-- GIVEN TEXT follows --
When thinking of the dominant theme in the selection of comics for this week’s round-up, I am reminded of how solitary the act of reading comics is. Don’t get me wrong, it’s not like I’m lamenting my lot to read every publisher’s books on a weekly basis or issuing a call to arms for comic readers everywhere to suddenly band together in a show of being social! I’m actually celebrating the great deal of joy derived from the act of reading and comics are not exclusive to that.
I think there’s an extra sense of happiness in being able to share and celebrate the visual appeal of reading your favourite comic characters in action and to appreciate the skill and artistry of creators with friends. That’s when respectful relationships come to light. Friends shouldn’t let friends read comics alone. There’s a lot to celebrate here but if there was a theme that really stood out in this week’s list, I noticed one of camaraderie and respectful friendships. Thoroughly appropriate for the holiday season, I think, but also good for the whole year round.
Let’s take a look at the list for this week.
Star Trek: The Next Generation – Mirror Broken #5
Absolutely unbelievable. What a great start to reading and an amazing treat to see Star Trek: TNG re-envisioned this way. What I love about this series from the Tiptons and J.K. Woodward is how authentic this story is. This could be a script for the Next Generation and it’s a measure of the fan love these creators have for this franchise.
This crew is untested and the ship is brand-new. But it’s Picard and his officers who manage to hold the line. Though this is the Mirror Universe, they still manage to work towards each other’s strengths and accomplish the impossible. Still, you can’t really say that this is a “bonding” story – it is the Mirror Universe, after all, and this iteration of Trek is supposed to be the “evil” one, remember?
The artistry is absolutely superb. Woodward has always been an incredible talent but the level of detail he adds to his work can only come from a source of true devotion to Star Trek. When you see his Picard stand up and adjust his uniform tunic in the exact way that Patrick Stewart does in the television show, then you know this is an artist who pays great care to represent his subject in as detailed a manner as possible. This level of care adds an exponential degree of quality to this book.
But Scott and David Tipton need to be commended for the level of action and intensity of their story. This is a five-issue origin story that really does more than its fair share of justice to this re-imagined crew of the ISS Enterprise. This is the Mirror Universe Story Star Trek TNG fans were missing and it should be included as canon for not just the level of authenticity but also the sheer joy of experiencing Trek on another level of fun.
-- GIVEN TEXT concluded --
### COMPLETE THE FOLLOWING
1: Answer these questions about the comics round-up:
(a) What theme did the writer notice standing out in this week's list?
(b) How many issues long is the Mirror Broken origin story?
(c) Whose way of adjusting the uniform tunic does Woodward's Picard copy?
2: Please pick up the comics round-up after its final paragraph and keep writing it.
-- DATASET follows --
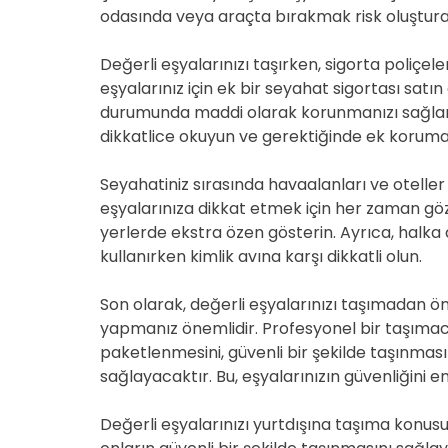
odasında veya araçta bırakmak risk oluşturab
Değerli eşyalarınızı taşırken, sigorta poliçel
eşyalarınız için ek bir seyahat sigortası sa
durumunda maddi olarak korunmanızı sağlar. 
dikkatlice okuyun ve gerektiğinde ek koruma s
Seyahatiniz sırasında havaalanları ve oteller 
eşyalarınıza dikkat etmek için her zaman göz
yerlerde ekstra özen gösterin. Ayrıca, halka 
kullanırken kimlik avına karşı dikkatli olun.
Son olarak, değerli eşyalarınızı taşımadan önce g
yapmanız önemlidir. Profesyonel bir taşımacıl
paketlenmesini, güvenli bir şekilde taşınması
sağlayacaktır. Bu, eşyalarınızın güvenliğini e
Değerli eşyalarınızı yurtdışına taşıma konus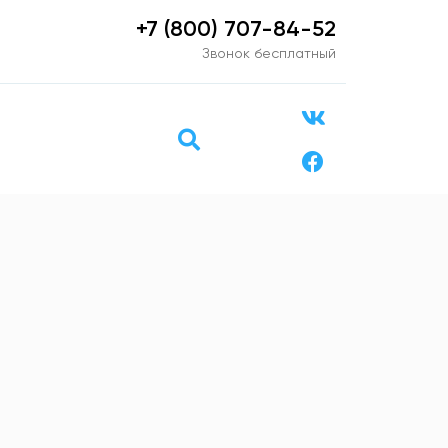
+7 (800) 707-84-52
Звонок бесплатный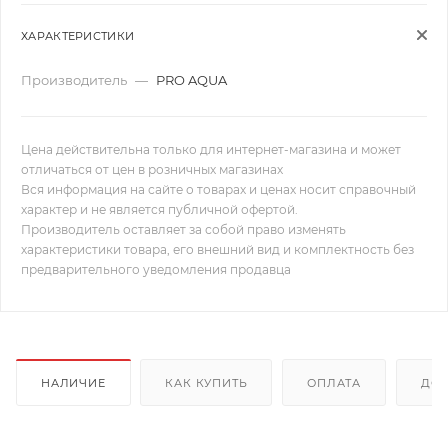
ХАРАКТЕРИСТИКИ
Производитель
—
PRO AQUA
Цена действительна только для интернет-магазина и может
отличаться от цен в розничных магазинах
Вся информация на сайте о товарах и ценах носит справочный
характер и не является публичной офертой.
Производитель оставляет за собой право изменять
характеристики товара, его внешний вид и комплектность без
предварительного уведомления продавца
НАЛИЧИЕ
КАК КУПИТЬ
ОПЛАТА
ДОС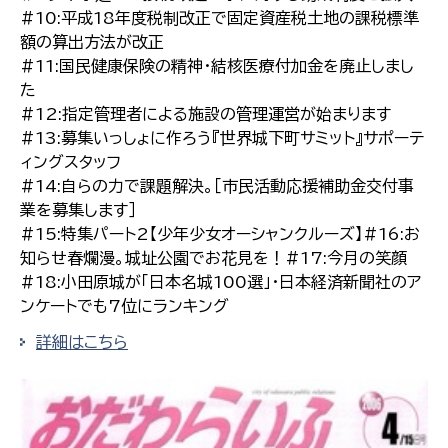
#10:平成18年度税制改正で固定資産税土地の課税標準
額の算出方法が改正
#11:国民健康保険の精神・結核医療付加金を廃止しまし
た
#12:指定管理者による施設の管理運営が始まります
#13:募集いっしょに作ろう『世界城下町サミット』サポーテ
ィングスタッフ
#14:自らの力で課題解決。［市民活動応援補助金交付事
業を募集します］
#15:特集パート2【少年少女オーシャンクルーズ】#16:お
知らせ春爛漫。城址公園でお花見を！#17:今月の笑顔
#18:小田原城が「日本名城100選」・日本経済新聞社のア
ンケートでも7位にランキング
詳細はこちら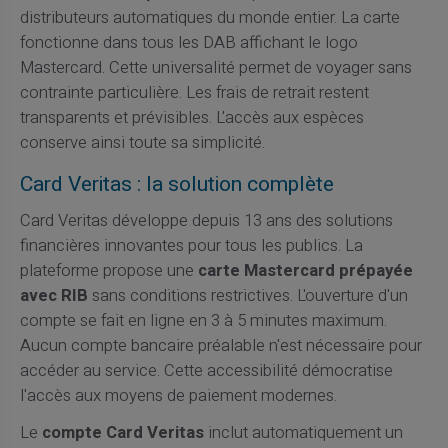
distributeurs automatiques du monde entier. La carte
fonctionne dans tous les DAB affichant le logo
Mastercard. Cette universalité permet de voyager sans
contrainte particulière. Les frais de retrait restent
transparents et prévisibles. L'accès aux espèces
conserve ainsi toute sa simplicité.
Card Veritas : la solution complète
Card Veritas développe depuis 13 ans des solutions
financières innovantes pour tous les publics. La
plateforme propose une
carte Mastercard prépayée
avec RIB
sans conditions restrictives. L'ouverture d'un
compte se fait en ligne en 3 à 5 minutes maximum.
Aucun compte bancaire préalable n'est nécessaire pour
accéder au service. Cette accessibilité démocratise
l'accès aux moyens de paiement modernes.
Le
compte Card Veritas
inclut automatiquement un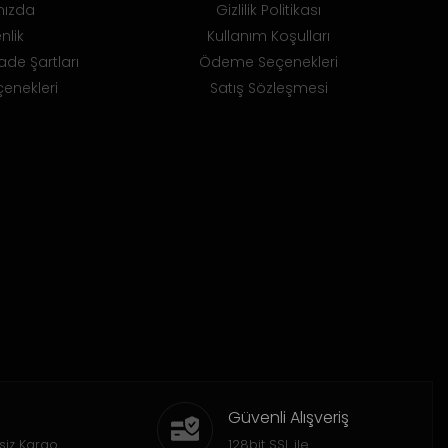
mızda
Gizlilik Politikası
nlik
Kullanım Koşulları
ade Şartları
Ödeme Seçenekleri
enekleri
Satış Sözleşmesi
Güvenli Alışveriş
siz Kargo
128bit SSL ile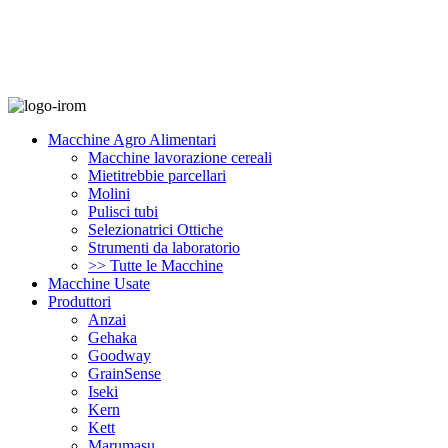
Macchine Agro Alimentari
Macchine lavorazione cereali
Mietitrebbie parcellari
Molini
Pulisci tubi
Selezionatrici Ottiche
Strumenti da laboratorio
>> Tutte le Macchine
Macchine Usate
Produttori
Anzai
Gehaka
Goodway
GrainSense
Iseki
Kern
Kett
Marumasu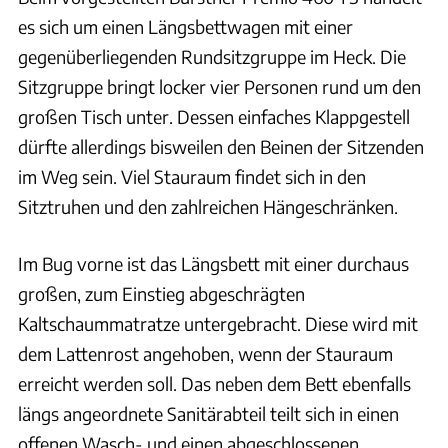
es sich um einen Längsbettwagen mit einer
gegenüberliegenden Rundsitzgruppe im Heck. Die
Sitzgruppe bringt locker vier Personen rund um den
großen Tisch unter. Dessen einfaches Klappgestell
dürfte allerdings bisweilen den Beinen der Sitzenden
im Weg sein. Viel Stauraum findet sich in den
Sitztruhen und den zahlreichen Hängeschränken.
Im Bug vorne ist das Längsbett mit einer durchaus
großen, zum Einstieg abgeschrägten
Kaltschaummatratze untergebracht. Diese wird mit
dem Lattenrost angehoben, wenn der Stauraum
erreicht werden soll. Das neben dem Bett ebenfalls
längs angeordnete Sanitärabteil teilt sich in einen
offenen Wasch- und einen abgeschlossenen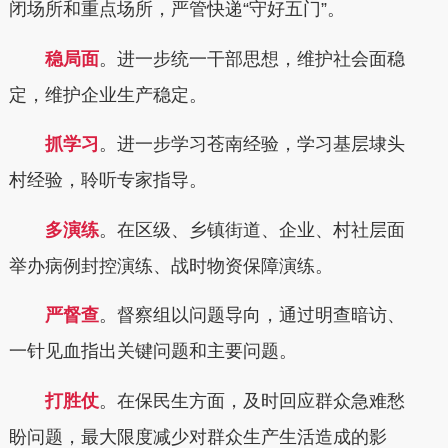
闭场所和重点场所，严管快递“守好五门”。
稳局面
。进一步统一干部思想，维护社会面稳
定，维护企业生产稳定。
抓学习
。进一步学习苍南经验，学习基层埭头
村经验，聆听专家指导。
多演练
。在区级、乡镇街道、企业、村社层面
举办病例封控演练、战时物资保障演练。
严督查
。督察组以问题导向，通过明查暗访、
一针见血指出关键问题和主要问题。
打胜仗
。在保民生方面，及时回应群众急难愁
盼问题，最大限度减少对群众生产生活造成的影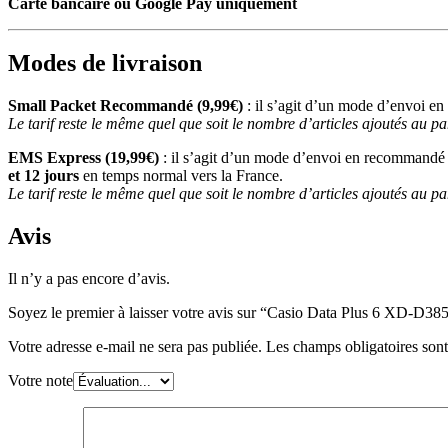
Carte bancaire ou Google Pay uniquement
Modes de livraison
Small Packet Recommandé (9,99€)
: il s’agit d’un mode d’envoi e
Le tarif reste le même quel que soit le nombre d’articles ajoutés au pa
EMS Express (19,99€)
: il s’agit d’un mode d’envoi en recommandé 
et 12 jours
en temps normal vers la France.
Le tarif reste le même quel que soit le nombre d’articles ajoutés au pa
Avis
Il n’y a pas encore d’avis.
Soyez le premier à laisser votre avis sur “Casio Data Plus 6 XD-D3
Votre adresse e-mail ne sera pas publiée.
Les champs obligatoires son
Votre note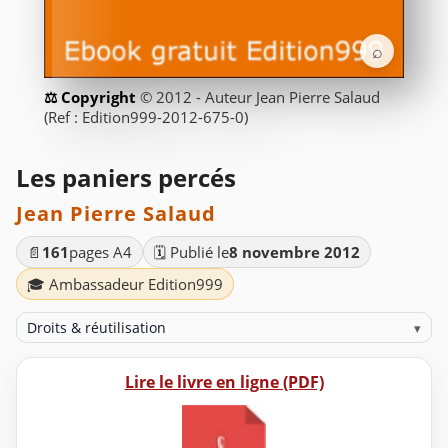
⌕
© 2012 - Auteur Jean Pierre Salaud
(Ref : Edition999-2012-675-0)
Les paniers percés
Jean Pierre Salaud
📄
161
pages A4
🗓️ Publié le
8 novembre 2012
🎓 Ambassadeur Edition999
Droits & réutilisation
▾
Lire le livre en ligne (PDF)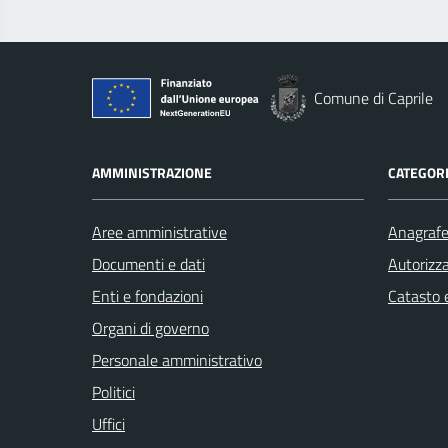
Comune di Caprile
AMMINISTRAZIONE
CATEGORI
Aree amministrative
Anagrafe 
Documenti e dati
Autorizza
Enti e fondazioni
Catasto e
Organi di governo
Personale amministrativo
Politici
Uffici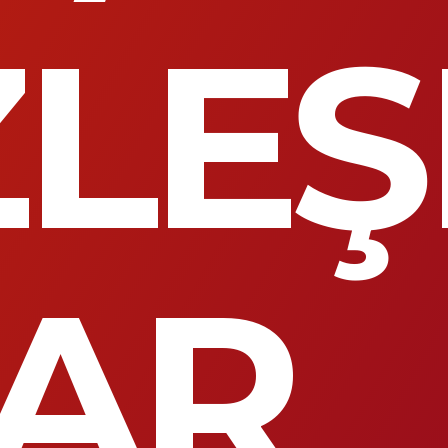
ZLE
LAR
-- DATASET concluded --
### ANSWER LIST
1:
(a) Camaraderie and respectful friendships.
(b) Five issues.
(c) Patrick Stewart's, from the television show.

2:
I’m looking forward to the eventual hardcover with great anticipation.
Black Bolt #8
Re-establishing ties of family and friendship is definitely key to appreciating this book by Saladin Ahmed and Christian Ward. I have to say, I wasn’t too crazy about Ward’s artwork, but Ahmed definitely has my attention in exploring how Black Bolt is going to restore his crumbling kingdom.
With the Inhumans though, that’s pretty much always the plot. But the hurdle is how relevant can you make it for the reader? Family is always tough to deal with, so the trick is to hit as many popular themes that all families share to get a sense of popular acceptance. Of course, what makes it tougher is that you have a protagonist who can’t talk – unless he wants to take out a mountain.
Still, this theme always works for me; I’m a family guy, and I’m sure there are others out there like me.
Dr. Strange #382
Restoration – how do you replace what you’ve lost?
Donny Cates asked not to reveal the ending to this one. I never do anyway, but in this case, I can see why he wanted to keep as tight a lid on this as much as possible. I’m not one for revealing spoilers in any event but trust me: you will be completely gobsmacked when you see what I’m talking about.
But, as you already know, Loki has the mantle of Sorceror Supreme and Stephen Strange is a veterinarian. That’s a great deal of humble pie to swallow, and that partly answers the question. Someone is going to have to eat a bit of crow in order to either replace the loss or accept the fact that whatever it is that’s gone wasn’t worth it in the first place. If the latter is the case, then it just means that everything leading up to it was a lie.
However, if it was valuable, then something drastic has to happen to salvage it.
And that’s what Strange decides to do. His title, his responsibility and his friends are in the hands of someone who doesn’t deserve them. Even though the decision is one that will surely come back to haunt him, I loved this issue simply because of the motivation behind it. Nice going, Cates. You’ve definitely come up one hell of a shocking solution.
… But that’s because you understand the value of what Stephen Strange has lost.
Star Wars: Darth Vader #9
Complete sense of betrayal tinged with a bit of isolation. There’s no hope for Jocasta Nu – the former archivist of the Jedi Temple in this story from Charles Soule. She’s on her own and not only does she face the Grand Inquisitor – a former student of the Jedi Temple on Coruscant, but she has the Lord of the Sith on her heels as well.
Oh – and though she’s a fully trained Jedi, remember she’s also a librarian. Yeah – you might say she’s a bit outgunned.
Vader is the malignant force (no pun intended) that embodies both the betrayal and isolation in this book. On Jocasta Nu’s side? She’s trying to do the right thing. However, Vader doesn’t care about that. He craves power and seeks to put down the Jedi who he felt suppressed him in his own studies. He serves his master and the Dark Side of the Force now.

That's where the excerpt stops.